In a joint statement, Cllr Paul Crossley, Leader of Bath & North East Somerset Council, George Ferguson, Mayor of Bristol, Cllr Nigel Ashton, Leader of North Somerset Council and Cllr John Calway, Leader of South Gloucestershire Council, said: “This unique deal with government promises to be a real shift of power from Whitehall, securing a 25 year income stream enabling us to drive growth locally and retain the rewards locally, rather than passing a proportion of the business rates back to central government. Our aim is to work in partnership to collect the business rates which would then be reinvested into specific local projects.
“The West of England’s economy is already more dynamic than other cities in England and this deal could contribute significantly to our continued economic prosperity, creating thousands of jobs for people across the region. The Economic Development Fund would also contribute towards a £1 billion investment package to support local growth over the next 25 years which would deliver many exciting projects for people living and working in the West of England.”
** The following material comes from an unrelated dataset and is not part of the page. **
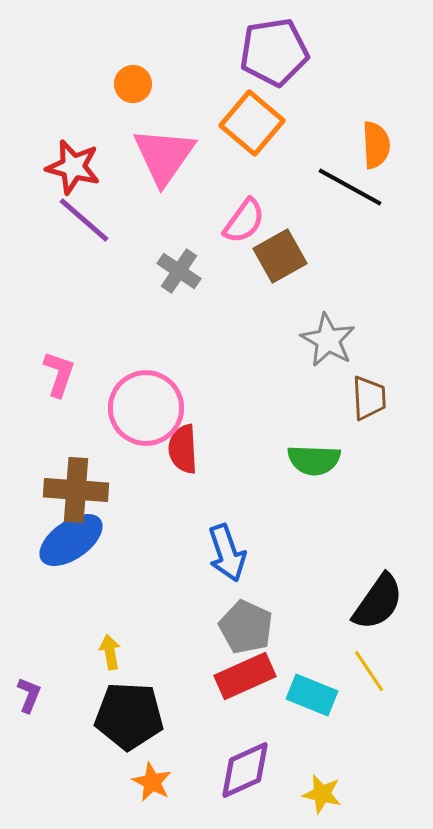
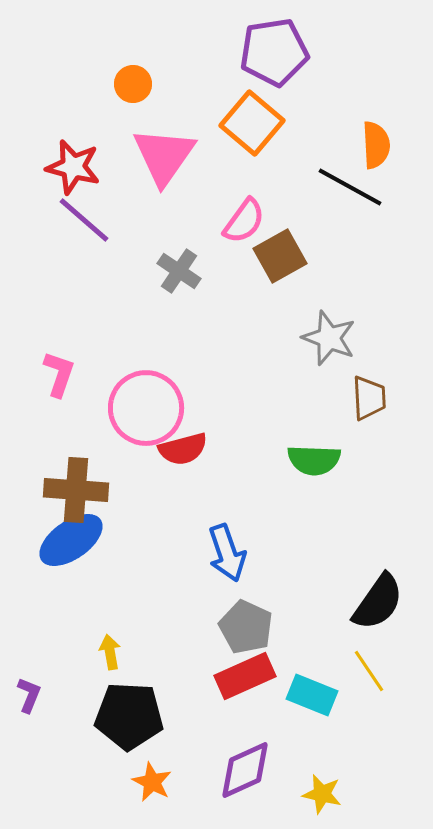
gray star: moved 1 px right, 2 px up; rotated 8 degrees counterclockwise
red semicircle: rotated 102 degrees counterclockwise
Colin Skellett, Chair of the West of England LEP, added: “This is the clearest demonstration yet of the benefits of partnership work. The deal will underpin major investment to deliver faster economic growth and more jobs.”
If the proposals are adopted by the four councils, a legal agreement will be drawn up between the West of England authorities, the LEP and the Cabinet Office before the incentive comes into operation in April 2014.